**BRANO ESTRATTO:**
#####

Nell’ambito delle ispezioni in materia di lavoro, quali comportamenti deve assumere il datore di lavoro? e quali sono i poteri e i limiti posti in capo agli ispettori?

 


La materia delle ispezioni in azienda, che suscita sempre apprensione e grande diffidenza nelle aziende, in questi ultimi anni ha subito diverse evoluzioni, con l’intento da un lato di rendere più trasparente l’attività di verifica in azienda, dall’altro di consentire alle aziende di adottare tutte le prerogative di difesa per tutelare i propri interessi.

 

 

Non potendo con la presente trattazione fare un’analisi approfondita di tutta la materia, che risulta peraltro complessa e molto tecnica, vediamo di fare un quadro generale degli organismi preposti al controllo in azienda, dei loro poteri e anche dei limiti, di come devono comportarsi i datori di lavoro in caso di accesso ispettivo.

 

Il compito di vigilare sulla regolare applicazione delle norme in materia di lavoro spetta:

  1. Al settore “ispezioni del lavoro” delle Direzioni Regionali e Provinciali del lavoro
  2. Agli uffici ispettivi devi vari enti previdenziali (INPS, INAIL; INPGI, ENASARCO, ENPALS) per ciò che attiene agli spetti contributivi e previdenziali.

#####

**DATI ARCHIVIATI:**
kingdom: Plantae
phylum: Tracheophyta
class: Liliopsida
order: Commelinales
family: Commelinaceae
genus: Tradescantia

#####

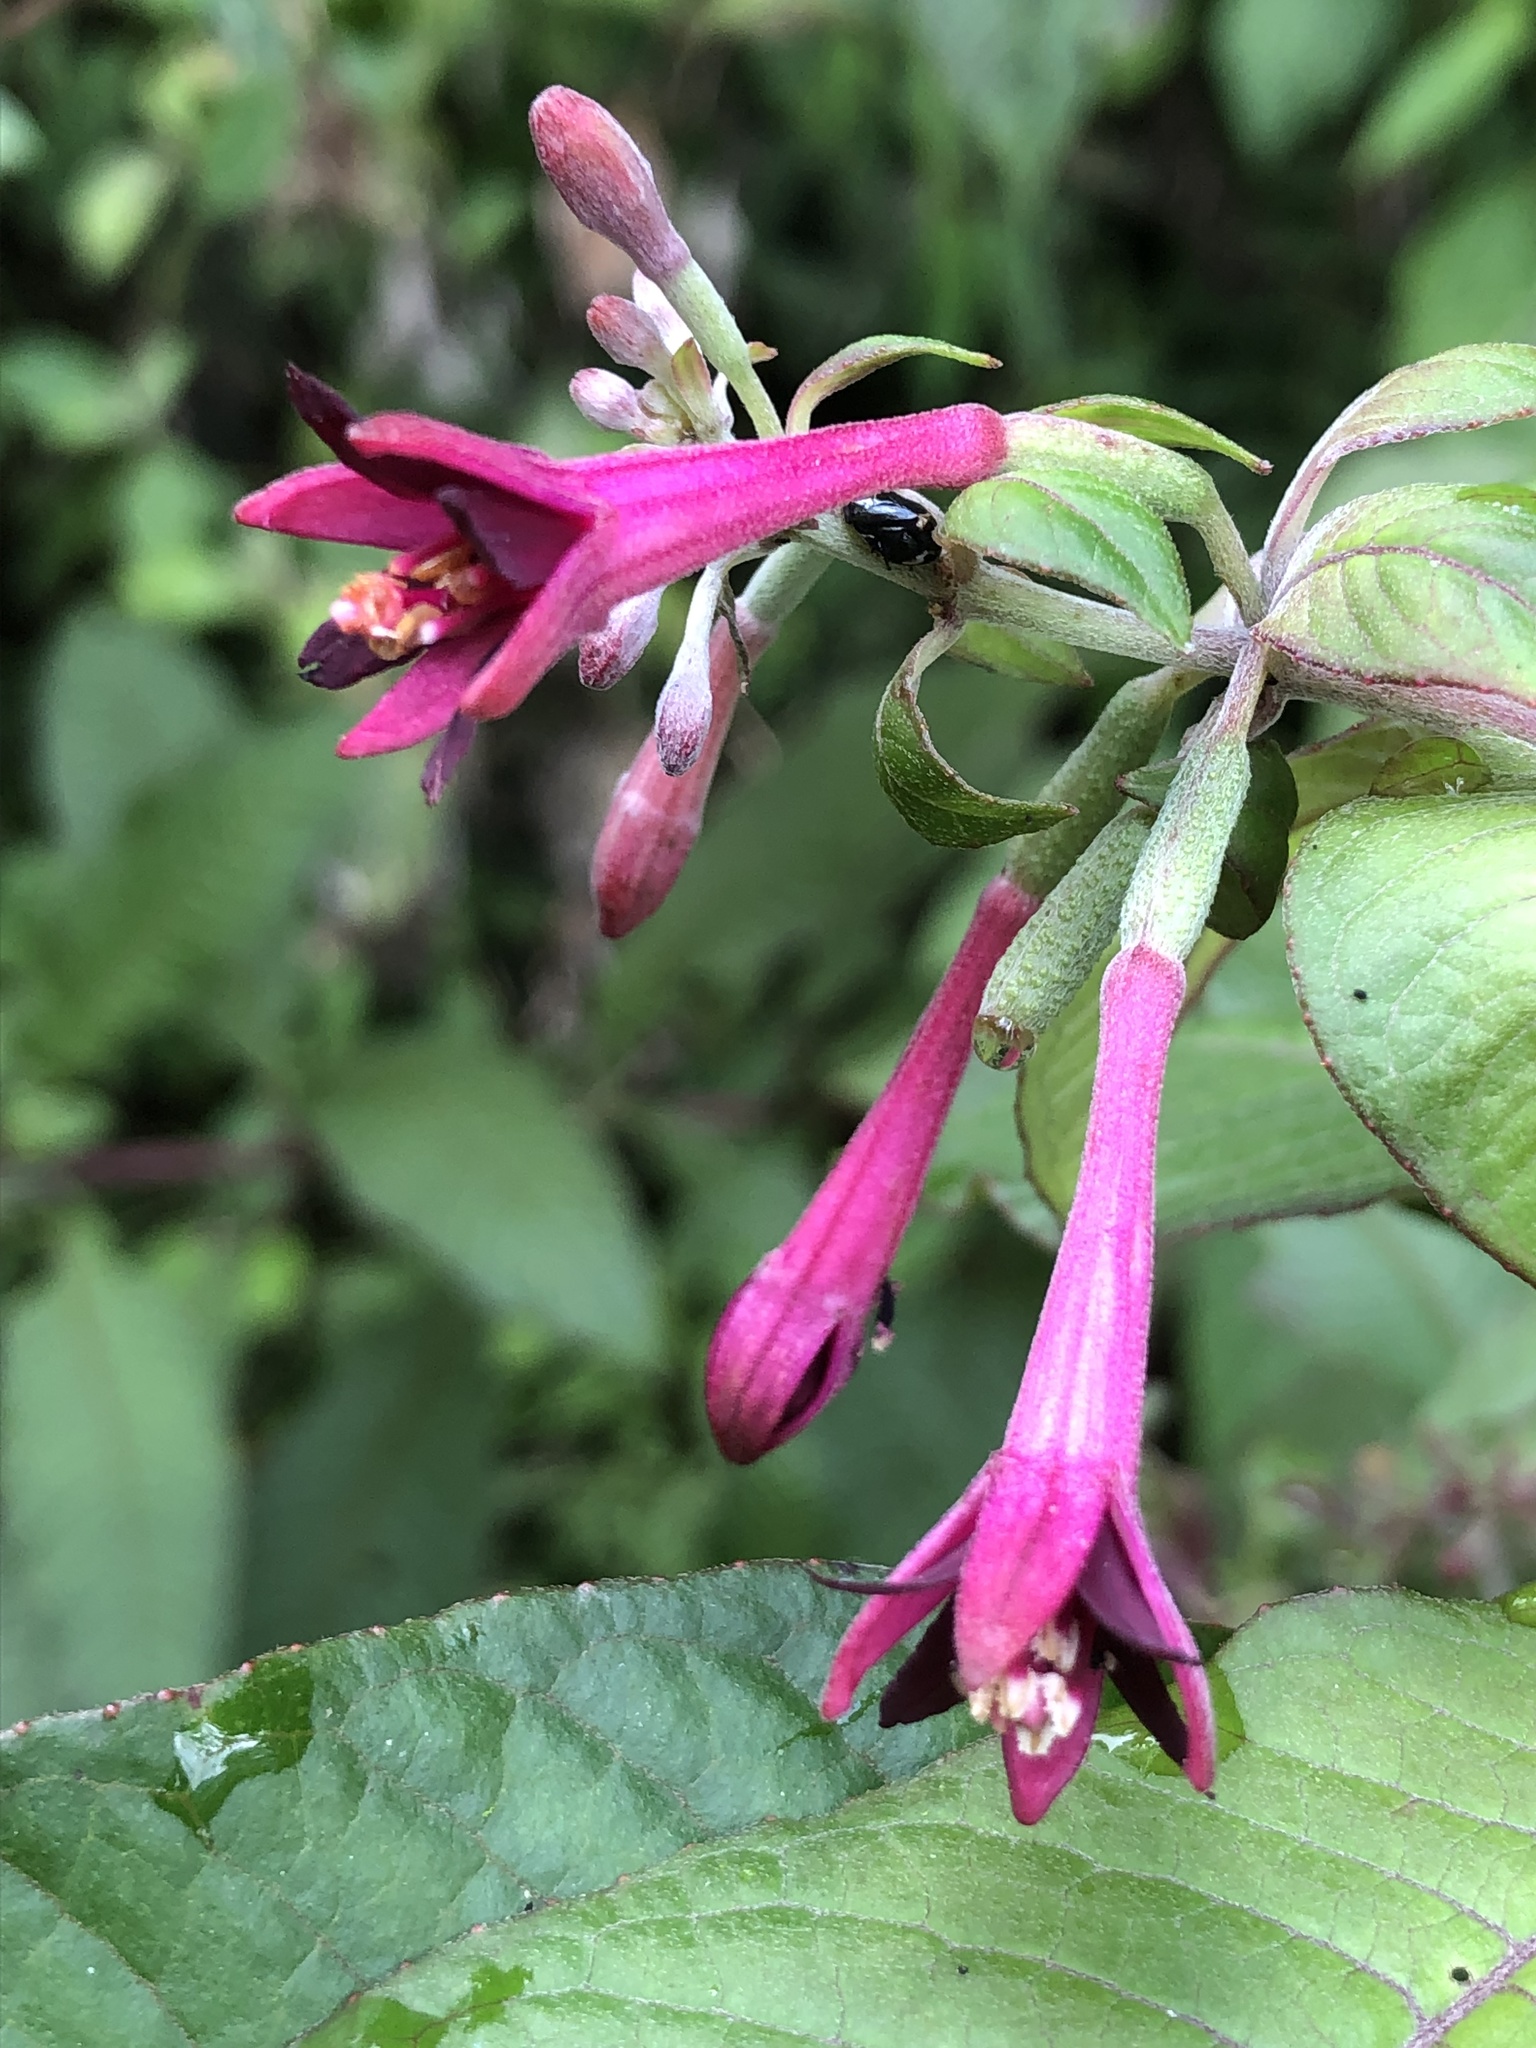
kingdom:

#####

**RICHIESTA 1:** Nel brano sulle ispezioni del lavoro, a quale settore delle Direzioni Regionali e Provinciali del lavoro spetta la vigilanza sull'applicazione delle norme in materia di lavoro?
**RICHIESTA 2:** Per favore, prosegui il brano sulle ispezioni del lavoro a partire dall'ultima frase riportata.
Le righe sono materiale a sé, distinto dal brano.

**SOLUZIONE ESERCIZIO 1:** Al settore “ispezioni del lavoro”.

**SOLUZIONE ESERCIZIO 2:**
  3.  Alla Guardia di Finanza che può accedere ai documenti in materia di lavoro al fine di vigilare la corretta applicazione della normativa fiscale;
  4. Alle ASL per tutto ciò che attiene alla prevenzione, all’igiene e alla salute dei lavoratori.

 

Va precisato che mentre gli organi di vigilanza degli enti previdenziali sono pubblici ufficiali che svolgono la funzione di polizia amministrativa, gli organi ispettivi del Ministero del Lavoro sono ufficiali di polizia giudiziaria; ciò significa che qualora nel corso dell’attività ispettiva emergano notizie di reato, solo gli ispettori del lavoro possono compiere gli atti necessari per assicurare le fonti di prova, per ricercarne gli autori e per impedire che  reati vengano portati a conseguenze ulteriori. Tutto ciò nel rispetto delle disposizioni dettate dal codice di procedura penale per le attività di polizia giudiziaria.

 

 

Poteri e compiti del personale ispettivo

 

Il potere di accesso nei luoghi di lavoro è il potere più caratteristico attribuito agli organi ispettivi. Sul punto il DPR 520/1955 stabilisce che “gli ispettori del lavoro hanno facoltà di visitare in ogni parte , a qualunque ora del giorno e della notte, i laboratori, gli opifici, i cantieri, gli uffici, i locali di pubblico spettacolo, i dormitori ed i refettori annessi agli stabilimenti, non di meno essi dovranno astenersi dal visitare i locali annessi a luoghi di lavoro e che non siano direttamente o indirettamente connessi con l’esercizio dell’azienda, sempreché non abbiamo fondato sospetto che servano a compiere o a nascondere violazioni di legge”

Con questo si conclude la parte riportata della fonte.